What label did Spark give this novella, according to the review of a Muriel Spark book?

Begin QUOTED PASSAGE

This is my first time reading Muriel Spark, and I intend to continue my travels through her catalog as there were moments of dazzle in this work that were almost blinding. Our guide through this novella is Lise, whose inner motivations and desires are a puzzle we are meant to solve. Spark never lets us into Lise’s head, and all we are witness to is her behavior and her dialogue.

From her gaudy, attention-seeking attire, to her dysfunctional interactions with the world, to her sexual hangups, to her off-kilter reactions to everyday situations, she is a rubik’s cube whose complex patterns must be aligned. This character dissection becomes suffused with urgency when we learn early on that Lise is going to be savagely murdered. In just over a day, she will be tied up and stabbed repeatedly.

Spark’s described this as a “whydunnit” because who killed Lise is less important for the reader to determine than the why.

This work felt a bit like “anti-Kafka.” By this I mean that, instead of a normal person waking up in a world gone mad and unknowable, Lise begins the story loaded with crazy and proceeds to impose her madness on the society around her. Whereas Kafka’s characters feel out of control and eventually realize the futility of their struggle, Lise feels in complete control and never realizes that she is swept up in forces that are, in the end, beyond her ability to orchestrate.

End QUOTED PASSAGE
Begin MATERIAL PROVIDED

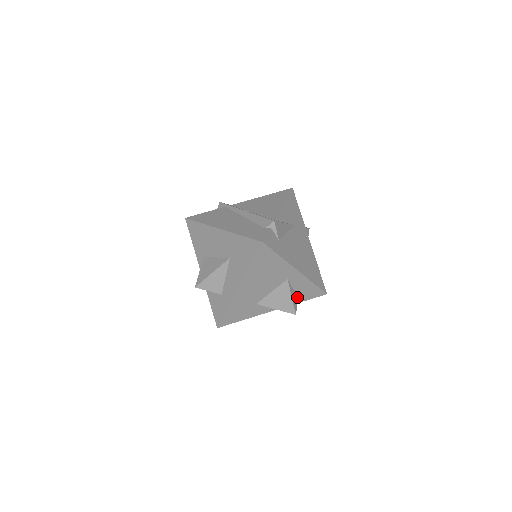
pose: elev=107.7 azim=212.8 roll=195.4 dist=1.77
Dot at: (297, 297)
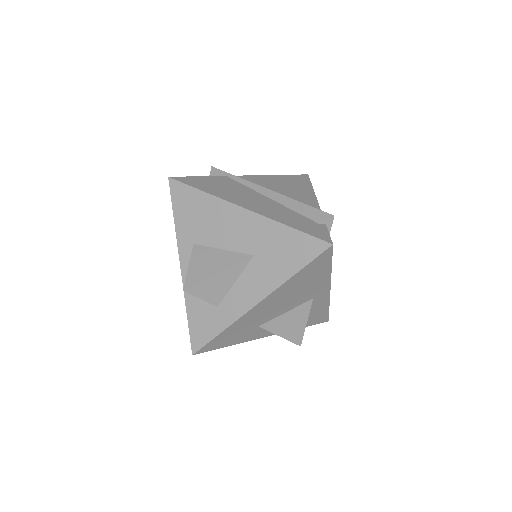
Dot at: occluded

End MATERIAL PROVIDED

IN RESPONSE – A "whydunnit."